“Are you going to be on David Suzuki?” That’s what one youngster asked one day last fall during Graham Slater’s customary research ride through a Toronto park. Another time, the Guelph grad student was pulled over by a police officer who wanted to check out the suspect mechanism mounted on the handlebars of his mountain bike.
Slater didn’t mind the attention.
His two-wheeled pursuit of a master’s degree in landscape architecture saw him occasionally playing U of G ambassador to curious Torontonians last fall. Surprisingly, he says, a few passersby actually knew that the instruments mounted on his homemade bike gizmo measured microclimate variables like temperature and humidity.
This fall his work gained more attention. His thesis project ─ “The Cooling Ability of Urban Parks” ─ won an international student research excellence award from the American Society of Landscape Architects (ASLA). He received the award in September in Washington, D.C.
Prof. Robert Brown, School of Environmental Design and Rural Development, says the ASLA competition attracts student entries from around the world, but the jury seldom gives out the excellence award. Referring to his student, Brown says the award is “a tremendous recognition of his accomplishment and also of the quality of research done in the master of landscape architecture program at the University of Guelph.”
Slater, who graduated this spring, spent three years working with Brown and Terry Gillespie, professor emeritus in the School of Environmental Sciences. They study human thermal comfort, or how to use wind, temperature, sunshine and other climatic factors to design optimum outdoor spaces for people.
Big cities are getting bigger and warmer, says Slater. He wondered how much parks and green spaces might help to cool the surrounding streetscape, providing relief and maybe even improving health for city dwellers during sweltering summers.
To find out, he chose four parks in Toronto; the city’s recorded warming trends and high urban density make it a likely model for tomorrow’s urban conditions. He drove into the city from Guelph last year to conduct measurements; he’s now living in an apartment in Toronto’s Leslieville area near the Beaches.
For his thesis, he ended up using data from Withrow Park alone, the only site where wind direction remained constant during his 10-day study in September 2009.
All four parks were bounded by streets on all sides and were bisected by roads that allowed Slater to pedal a straight line through and beyond the space.

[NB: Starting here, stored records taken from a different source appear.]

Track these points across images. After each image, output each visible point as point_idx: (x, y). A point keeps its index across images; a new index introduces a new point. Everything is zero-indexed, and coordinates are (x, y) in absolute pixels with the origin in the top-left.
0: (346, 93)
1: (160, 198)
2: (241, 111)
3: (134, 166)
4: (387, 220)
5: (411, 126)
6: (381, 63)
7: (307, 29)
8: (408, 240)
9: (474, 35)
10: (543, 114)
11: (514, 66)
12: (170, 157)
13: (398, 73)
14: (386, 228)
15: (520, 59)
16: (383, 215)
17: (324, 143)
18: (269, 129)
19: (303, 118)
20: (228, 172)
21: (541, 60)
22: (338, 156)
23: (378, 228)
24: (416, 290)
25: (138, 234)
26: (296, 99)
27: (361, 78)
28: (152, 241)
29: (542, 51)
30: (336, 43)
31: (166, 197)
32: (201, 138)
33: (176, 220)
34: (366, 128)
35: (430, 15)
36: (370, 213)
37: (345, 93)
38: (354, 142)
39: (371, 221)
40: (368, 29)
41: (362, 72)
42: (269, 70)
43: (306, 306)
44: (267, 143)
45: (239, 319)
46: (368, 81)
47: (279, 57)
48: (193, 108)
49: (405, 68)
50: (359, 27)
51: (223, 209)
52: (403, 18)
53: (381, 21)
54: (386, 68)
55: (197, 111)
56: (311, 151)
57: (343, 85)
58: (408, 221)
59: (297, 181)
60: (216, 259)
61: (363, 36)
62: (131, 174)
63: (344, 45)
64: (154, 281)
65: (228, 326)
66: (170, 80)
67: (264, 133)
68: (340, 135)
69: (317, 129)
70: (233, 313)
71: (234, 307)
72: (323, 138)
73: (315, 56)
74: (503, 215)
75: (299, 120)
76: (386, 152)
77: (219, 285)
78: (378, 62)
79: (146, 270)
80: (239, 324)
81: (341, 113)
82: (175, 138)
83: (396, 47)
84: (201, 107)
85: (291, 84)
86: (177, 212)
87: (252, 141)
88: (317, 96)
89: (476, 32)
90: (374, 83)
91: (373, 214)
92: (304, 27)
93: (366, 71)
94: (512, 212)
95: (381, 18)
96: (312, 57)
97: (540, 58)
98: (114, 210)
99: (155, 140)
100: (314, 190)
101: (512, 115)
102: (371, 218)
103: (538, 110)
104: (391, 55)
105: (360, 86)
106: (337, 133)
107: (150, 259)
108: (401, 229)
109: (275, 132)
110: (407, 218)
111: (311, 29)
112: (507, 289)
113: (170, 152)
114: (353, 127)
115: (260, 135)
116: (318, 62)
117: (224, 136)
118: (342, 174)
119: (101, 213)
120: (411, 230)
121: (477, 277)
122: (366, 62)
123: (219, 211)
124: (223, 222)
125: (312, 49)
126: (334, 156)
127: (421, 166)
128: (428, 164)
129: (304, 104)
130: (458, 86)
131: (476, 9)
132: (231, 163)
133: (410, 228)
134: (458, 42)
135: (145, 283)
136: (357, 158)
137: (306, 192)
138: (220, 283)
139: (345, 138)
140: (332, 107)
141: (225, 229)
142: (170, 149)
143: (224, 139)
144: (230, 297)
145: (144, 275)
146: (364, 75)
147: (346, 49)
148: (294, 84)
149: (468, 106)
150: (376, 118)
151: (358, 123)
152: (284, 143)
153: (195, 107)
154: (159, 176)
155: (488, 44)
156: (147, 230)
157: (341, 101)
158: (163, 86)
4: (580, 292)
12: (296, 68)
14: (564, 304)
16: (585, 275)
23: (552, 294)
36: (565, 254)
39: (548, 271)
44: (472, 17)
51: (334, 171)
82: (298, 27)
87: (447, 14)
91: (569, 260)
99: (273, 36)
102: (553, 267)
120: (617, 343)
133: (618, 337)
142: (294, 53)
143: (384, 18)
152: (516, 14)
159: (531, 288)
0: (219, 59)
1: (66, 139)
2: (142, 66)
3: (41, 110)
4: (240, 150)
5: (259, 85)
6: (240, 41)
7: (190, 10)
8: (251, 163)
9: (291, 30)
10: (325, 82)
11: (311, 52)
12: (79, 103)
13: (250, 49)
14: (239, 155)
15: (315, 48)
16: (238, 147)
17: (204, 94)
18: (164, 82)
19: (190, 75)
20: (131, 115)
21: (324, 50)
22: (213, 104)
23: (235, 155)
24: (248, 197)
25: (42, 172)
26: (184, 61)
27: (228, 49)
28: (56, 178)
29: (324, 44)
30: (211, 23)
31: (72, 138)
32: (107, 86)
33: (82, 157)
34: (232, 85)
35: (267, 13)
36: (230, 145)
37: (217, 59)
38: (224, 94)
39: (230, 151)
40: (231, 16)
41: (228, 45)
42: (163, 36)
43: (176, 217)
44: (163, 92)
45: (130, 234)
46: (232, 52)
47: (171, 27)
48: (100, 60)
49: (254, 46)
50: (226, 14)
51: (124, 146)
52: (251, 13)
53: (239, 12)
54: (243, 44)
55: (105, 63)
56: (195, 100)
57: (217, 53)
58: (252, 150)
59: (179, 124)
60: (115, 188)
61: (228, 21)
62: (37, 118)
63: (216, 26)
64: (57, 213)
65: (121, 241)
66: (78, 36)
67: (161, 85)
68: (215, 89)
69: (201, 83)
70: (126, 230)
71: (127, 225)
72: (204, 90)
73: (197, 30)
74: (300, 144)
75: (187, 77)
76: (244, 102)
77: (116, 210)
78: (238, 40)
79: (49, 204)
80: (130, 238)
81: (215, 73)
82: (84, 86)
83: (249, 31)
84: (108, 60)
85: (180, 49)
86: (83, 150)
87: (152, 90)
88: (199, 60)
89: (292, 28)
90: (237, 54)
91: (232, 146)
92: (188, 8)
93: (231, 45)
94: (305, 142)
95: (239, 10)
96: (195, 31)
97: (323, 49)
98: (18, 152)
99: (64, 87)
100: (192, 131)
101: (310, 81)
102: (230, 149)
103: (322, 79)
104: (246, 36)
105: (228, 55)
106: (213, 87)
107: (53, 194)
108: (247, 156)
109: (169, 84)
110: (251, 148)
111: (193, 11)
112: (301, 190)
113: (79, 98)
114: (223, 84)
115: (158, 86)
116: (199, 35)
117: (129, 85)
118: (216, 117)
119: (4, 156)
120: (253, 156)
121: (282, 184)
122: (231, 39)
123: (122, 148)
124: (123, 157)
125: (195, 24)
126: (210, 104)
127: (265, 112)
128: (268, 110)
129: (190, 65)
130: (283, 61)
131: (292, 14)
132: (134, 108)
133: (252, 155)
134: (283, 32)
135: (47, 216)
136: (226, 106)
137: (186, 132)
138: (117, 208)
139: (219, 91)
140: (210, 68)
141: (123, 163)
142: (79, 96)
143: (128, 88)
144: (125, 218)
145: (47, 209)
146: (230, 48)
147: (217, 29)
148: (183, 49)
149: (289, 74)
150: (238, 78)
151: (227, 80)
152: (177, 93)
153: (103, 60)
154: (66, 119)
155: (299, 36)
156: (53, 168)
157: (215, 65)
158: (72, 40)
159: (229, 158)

Recording during each transect from before the park entrance and beyond its exit, his instruments measured temperature, solar radiation and humidity. By visiting early afternoons on sunny days, he hoped to hit the hottest part of the day to record the widest heating-cooling differential.
He found that parks were up to 7 C cooler than the surrounding streets and that their cooling effect could extend almost 100 metres into the neighbourhood, depending on the amount of traffic nearby.
His advice for urban planners and landscape architects in designing neighbourhoods and urban spaces? Establish more, smaller parks rather than one single large oasis. “Busy streets should be positioned away from the edges of parks and parallel to prevailing summer winds to allow cool air extension from parks.”
Slater suggests planting lots of shade trees in parks and along city streets. Broad-leaved trees like maples and oaks substantially reduce air temperature, not just from shade but from releasing cooling water vapour into the air.
An area with trees also cools better than a large green space without them. “Open grass areas can be almost as warm as an open street in the sun on hot, sunny days.”
Among the few studies of parks’ urban cooling, he says, most have measured in “snapshot” fashion rather than completing a continuous stream of data as Slater did. That allowed him to look at changes throughout the park, not just cool or hot spots.
He got interested in microclimates after taking a course with Brown early in his master’s program. Brown had looked at the cooling effects of rice paddies in Japan.
Earlier, Slater studied kinesiology at the University of Waterloo. He practised landscape construction for 10 years before returning to school three years ago. He hopes to continue studying microclimate and landscape design.